-- Anhand der Angaben --
1. Nenne alle Gesichtspunkte, nach denen Gregor Schlierenzauer laut dem Skisprung-Interview noch immer der Leader im Team ist.
2. Gib aus dem Skisprung-Interview den Abschnitt wörtlich wieder, der mit den Worten "Druck ist für" beginnt und mit "Leader im Adlerteam?" endet.

-- Vorliegender Text --
= = = =

Ich bin mit meiner Leistung bis jetzt extrem zufrieden. Ich komme zurecht, auch wenn nicht immer mit den Windpunkten herauskommt, wie es wirklich war. Ein Stockerlplatz ist schön, ein Sieg besser, man braucht auch Glück. Ich habe in dieser Weltcupsaison alle Bewerbe mitgemacht. Irgendwann kommt es halt vor, dass ein Sprung vollkommen in die Hos'n geht. Damit musst du leben. Daher hat mir die Pause im Weltcup jetzt auch gutgetan. Wir haben in Villach auf der Kleinschanze trainiert. Es war sehr gut.

Druck ist für Sie also weiterhin ein Fremdwort?

Es ist jetzt schon anders. Ich fahre aber lieber als Favorit irgendwohin und die Leute erwarten sich etwas als ich bin wieder nur so dabei. Mich hemmt nichts, ich bin durch die Tournee echt abgehärtet.

Es passt also, dass jetzt die nordische WM in Falun anhebt. Sind Sie der Leader im Adlerteam?

Wir haben im Team keinen Leader, diesen Stellenwert, diese Rolle sehe ich nicht. Zumindest empfinde ich es so. Und wenn, dann ist Gregor Schlierenzauer vom Alter, der Leistung und der Erfahrung her noch immer der Leader. Von ihm kann ich viel lernen. Aber ich, nein, das kommt auch nicht so rüber. So werde ich nicht behandelt – ich würde es auch nicht wollen. Es ist fein, wenn man weiß, dass man vorn mitmischen kann. Aber alle anderen wissen, was sie zu tun haben. Das muss ich ihnen nicht sagen oder vorzeigen.

= = = =

-- Entnommenes Material --
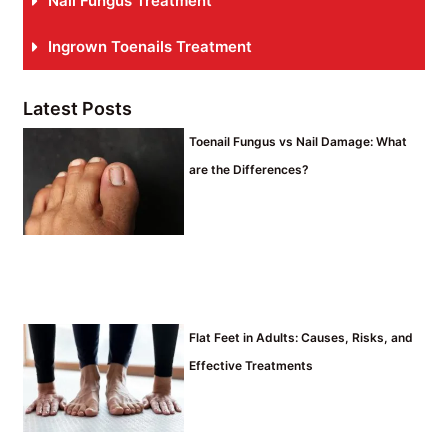
Nail Fungus Treatment
Ingrown Toenails Treatment
Latest Posts
Toenail Fungus vs Nail Damage: What
are the Differences?
Flat Feet in Adults: Causes, Risks, and
Effective Treatments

= = = =

-- Lösungen zur Übung --
1. Alter, Leistung, Erfahrung

2.
Druck ist für Sie also weiterhin ein Fremdwort?

Es ist jetzt schon anders. Ich fahre aber lieber als Favorit irgendwohin und die Leute erwarten sich etwas als ich bin wieder nur so dabei. Mich hemmt nichts, ich bin durch die Tournee echt abgehärtet.

Es passt also, dass jetzt die nordische WM in Falun anhebt. Sind Sie der Leader im Adlerteam?